The Verdenost User Safety case is built on two fundamental assumptions:

  1. Compliance: Dairy production will continue to adhere to industry best practices.

  2. Performance (Cost Reduction): Sterilization costs can be lowered—by modifying chemicals and procedures—without compromising product safety.


This is my usual starting point for developing the applied ontology. However, I could have begun anywhere, as long as we are dealing with a system with feedback loops, not a linear process.

(A third assumption I previously registered in Project Enchiridion pertains more to equipment assembly than to dairy production.)


Objective and Key Result

The overarching objective in this case is:

"Comply with applicable product regulations."

The key result is an insurance premium cap of USD 1 million for liability related to product-caused damages.

That’s the basic context: You want to ensure the product (cheese, etc.) does not cause harm, which could lead to reputational damage.
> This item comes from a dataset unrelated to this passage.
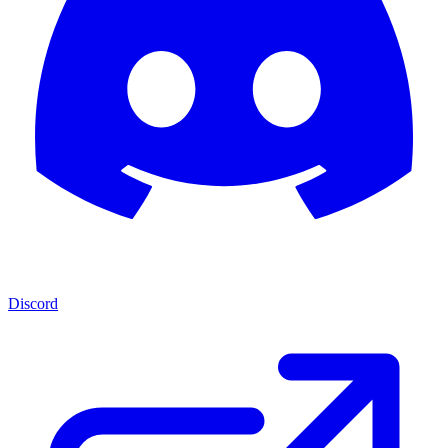
Discord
At the same time, the company mitigates financial exposure through an insurance umbrella. Management assumes this approach is sufficient.


Governance Considerations

The User Safety Committee is assigned as the Governance Forum, but I find this unrealistic. In my experience, dairies rarely have a dedicated forum for user safety. Instead, safety discussions are mixed into broader Executive Meetings, where boards typically have limited familiarity with the topic.


The Decision Hub: Who Oversees User Safety?

A Decision Hub supervises decision-making processes relevant to its theme, though it is not necessarily tied to a specific organizational function. Often, it falls naturally to the executive closest to the issue.

For Verdenost, I assigned this responsibility to the Chief Sustainability Officer (CSO)—a common choice among the dairies I work with.


Key Decision Processes

Two critical decision processes shape user safety at Verdenost:

  1. Validation of product and process changes from a user safety perspective, including corrective actions for incidents.

  2. Market-side interventions, such as product recalls and other safety-related actions.

From my experience, these are crucial decisions, yet they are often neglected in the food industry, particularly among medium and small-sized companies.


A Bigger Issue Than Risk Itself?

This brings me to an important observation: Recognizing that decision processes are weak is more important than identifying the risks themselves. Would you agree? I’d love to hear your thoughts.